• Work to do
In the lines below, change each "common name" to "vernacular name" and keep everything else the same.

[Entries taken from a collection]

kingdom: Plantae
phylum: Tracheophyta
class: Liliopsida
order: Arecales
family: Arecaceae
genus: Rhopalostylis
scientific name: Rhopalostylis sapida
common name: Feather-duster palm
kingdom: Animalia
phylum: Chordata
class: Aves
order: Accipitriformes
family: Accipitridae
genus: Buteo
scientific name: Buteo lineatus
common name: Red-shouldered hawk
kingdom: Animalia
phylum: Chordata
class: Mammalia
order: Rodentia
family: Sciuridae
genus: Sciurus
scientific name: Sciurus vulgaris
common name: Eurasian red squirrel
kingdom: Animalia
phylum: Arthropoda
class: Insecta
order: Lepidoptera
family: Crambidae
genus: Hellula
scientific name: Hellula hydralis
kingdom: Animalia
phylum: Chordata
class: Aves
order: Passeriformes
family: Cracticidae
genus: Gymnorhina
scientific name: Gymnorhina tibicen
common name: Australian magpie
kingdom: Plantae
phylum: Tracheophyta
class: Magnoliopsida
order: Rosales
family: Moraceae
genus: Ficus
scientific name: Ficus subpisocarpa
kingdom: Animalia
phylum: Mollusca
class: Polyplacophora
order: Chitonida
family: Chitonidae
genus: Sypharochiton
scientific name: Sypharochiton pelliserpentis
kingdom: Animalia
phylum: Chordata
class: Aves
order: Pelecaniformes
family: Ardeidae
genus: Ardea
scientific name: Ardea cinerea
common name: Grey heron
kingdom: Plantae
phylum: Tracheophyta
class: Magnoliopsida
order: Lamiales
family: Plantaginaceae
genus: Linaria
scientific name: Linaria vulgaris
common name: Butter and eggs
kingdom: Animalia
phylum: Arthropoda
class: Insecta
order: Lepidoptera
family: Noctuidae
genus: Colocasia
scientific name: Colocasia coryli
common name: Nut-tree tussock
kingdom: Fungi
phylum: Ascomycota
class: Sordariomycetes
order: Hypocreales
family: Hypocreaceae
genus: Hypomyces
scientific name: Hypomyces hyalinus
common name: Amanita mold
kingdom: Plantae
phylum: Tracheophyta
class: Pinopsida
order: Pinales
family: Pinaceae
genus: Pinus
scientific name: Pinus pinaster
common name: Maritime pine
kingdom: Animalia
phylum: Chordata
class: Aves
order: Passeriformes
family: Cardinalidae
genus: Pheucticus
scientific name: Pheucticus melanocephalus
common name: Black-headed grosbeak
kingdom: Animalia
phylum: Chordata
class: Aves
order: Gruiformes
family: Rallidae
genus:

• Output of the task
kingdom: Plantae
phylum: Tracheophyta
class: Liliopsida
order: Arecales
family: Arecaceae
genus: Rhopalostylis
scientific name: Rhopalostylis sapida
vernacular name: Feather-duster palm
kingdom: Animalia
phylum: Chordata
class: Aves
order: Accipitriformes
family: Accipitridae
genus: Buteo
scientific name: Buteo lineatus
vernacular name: Red-shouldered hawk
kingdom: Animalia
phylum: Chordata
class: Mammalia
order: Rodentia
family: Sciuridae
genus: Sciurus
scientific name: Sciurus vulgaris
vernacular name: Eurasian red squirrel
kingdom: Animalia
phylum: Arthropoda
class: Insecta
order: Lepidoptera
family: Crambidae
genus: Hellula
scientific name: Hellula hydralis
kingdom: Animalia
phylum: Chordata
class: Aves
order: Passeriformes
family: Cracticidae
genus: Gymnorhina
scientific name: Gymnorhina tibicen
vernacular name: Australian magpie
kingdom: Plantae
phylum: Tracheophyta
class: Magnoliopsida
order: Rosales
family: Moraceae
genus: Ficus
scientific name: Ficus subpisocarpa
kingdom: Animalia
phylum: Mollusca
class: Polyplacophora
order: Chitonida
family: Chitonidae
genus: Sypharochiton
scientific name: Sypharochiton pelliserpentis
kingdom: Animalia
phylum: Chordata
class: Aves
order: Pelecaniformes
family: Ardeidae
genus: Ardea
scientific name: Ardea cinerea
vernacular name: Grey heron
kingdom: Plantae
phylum: Tracheophyta
class: Magnoliopsida
order: Lamiales
family: Plantaginaceae
genus: Linaria
scientific name: Linaria vulgaris
vernacular name: Butter and eggs
kingdom: Animalia
phylum: Arthropoda
class: Insecta
order: Lepidoptera
family: Noctuidae
genus: Colocasia
scientific name: Colocasia coryli
vernacular name: Nut-tree tussock
kingdom: Fungi
phylum: Ascomycota
class: Sordariomycetes
order: Hypocreales
family: Hypocreaceae
genus: Hypomyces
scientific name: Hypomyces hyalinus
vernacular name: Amanita mold
kingdom: Plantae
phylum: Tracheophyta
class: Pinopsida
order: Pinales
family: Pinaceae
genus: Pinus
scientific name: Pinus pinaster
vernacular name: Maritime pine
kingdom: Animalia
phylum: Chordata
class: Aves
order: Passeriformes
family: Cardinalidae
genus: Pheucticus
scientific name: Pheucticus melanocephalus
vernacular name: Black-headed grosbeak
kingdom: Animalia
phylum: Chordata
class: Aves
order: Gruiformes
family: Rallidae
genus:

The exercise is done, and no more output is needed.